Frequently asked questions
1. What are examples of LLMs?
Enterprise-ready LLMs include GPT-4 from OpenAI, Claude by Anthropic, and IBM Watson Health. They support use cases such as customer service automation, financial analysis, healthcare support, and legal research. Success depends on selecting the right use case and smooth integration.
2. What is the difference between Generative AI and LLMs?

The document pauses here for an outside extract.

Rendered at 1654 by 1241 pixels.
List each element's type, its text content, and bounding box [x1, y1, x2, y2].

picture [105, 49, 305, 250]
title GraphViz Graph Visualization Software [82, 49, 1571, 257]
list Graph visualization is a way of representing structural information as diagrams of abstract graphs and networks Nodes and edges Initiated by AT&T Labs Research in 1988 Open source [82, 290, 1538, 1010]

Generative AI creates new content across text, images, audio, and video. LLMs are a subset that focus on language tasks like text generation and processing. All LLMs are generative AI, but not all generative AI models are LLMs.
3. How are LLMs integrated into business operations?
LLMs are integrated via APIs, custom development, or enterprise platforms that connect to existing systems. APIs act as translators between applications and the model. Integration also requires effective change management to align people and processes.
4. What are the challenges in implementing LLMs?
Challenges include safeguarding sensitive data, bridging legacy systems, and mitigating bias in training data. LLMs can also produce incorrect outputs, requiring strong validation. Professional implementation partners help reduce risks with tested approaches.
5. How do Large Language Models (LLMs) work?
LLMs use transformer-based neural networks trained on massive datasets. They analyze text, identify context, and generate relevant responses by predicting word sequences. This ability enables a wide range of language-focused tasks at scale.